Write out the data below word for word, leaving out the pictures.

::: Material for the task :::

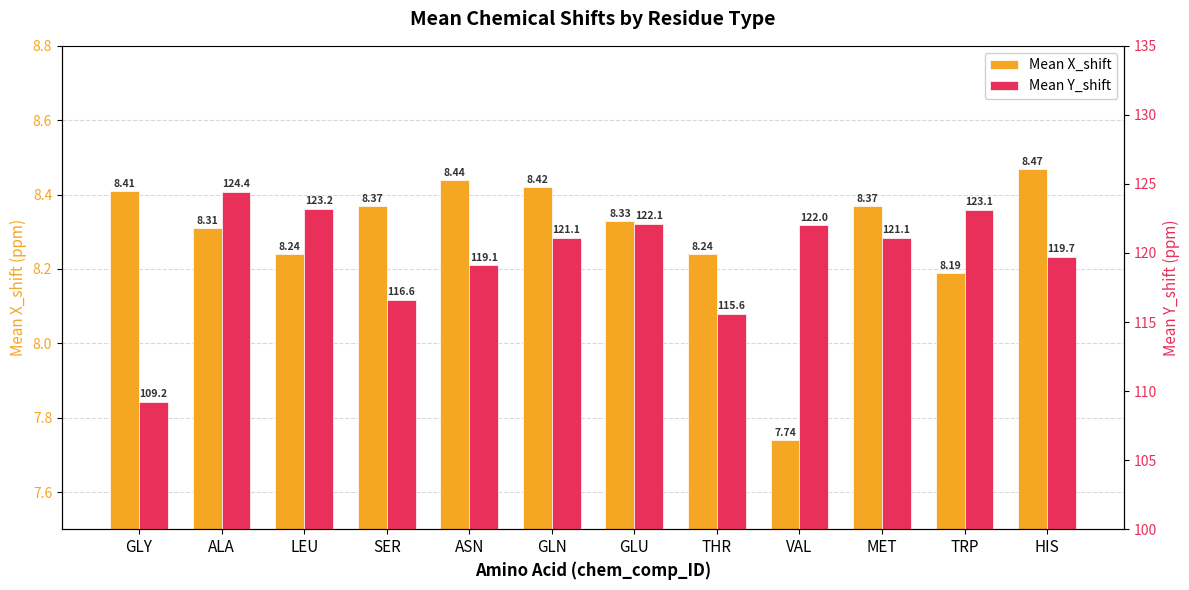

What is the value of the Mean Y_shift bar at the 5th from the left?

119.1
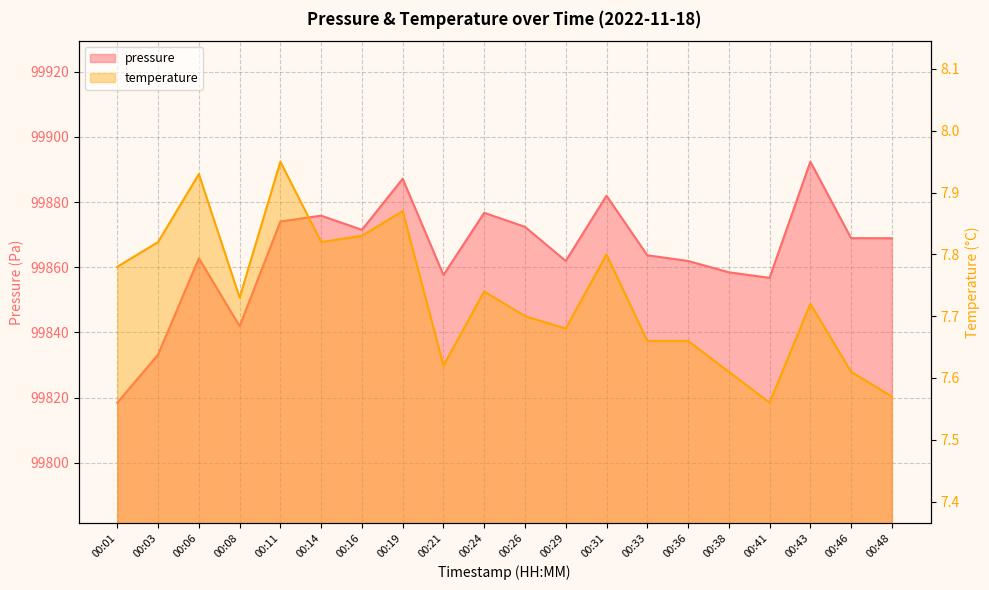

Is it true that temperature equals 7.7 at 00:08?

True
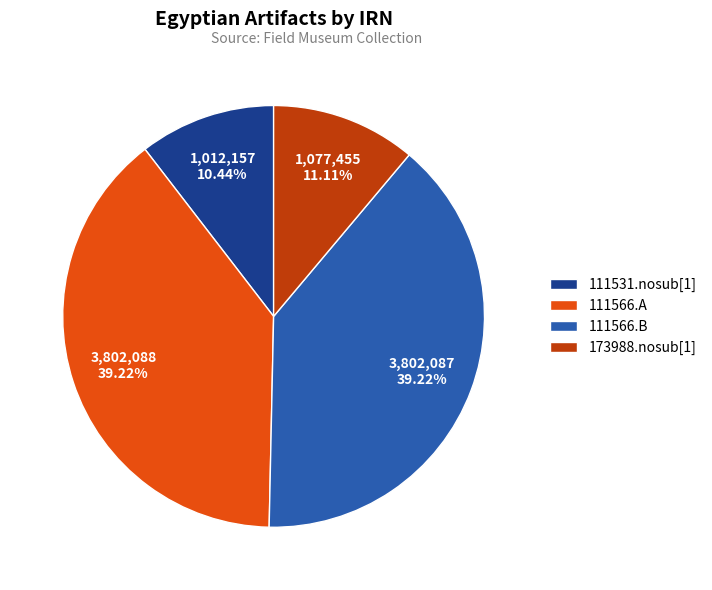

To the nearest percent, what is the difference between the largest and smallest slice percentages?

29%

:::

## [Exercise output]
What is the value of the Mean Y_shift bar at the 5th from the left?

119.1

Is it true that temperature equals 7.7 at 00:08?

True

To the nearest percent, what is the difference between the largest and smallest slice percentages?

29%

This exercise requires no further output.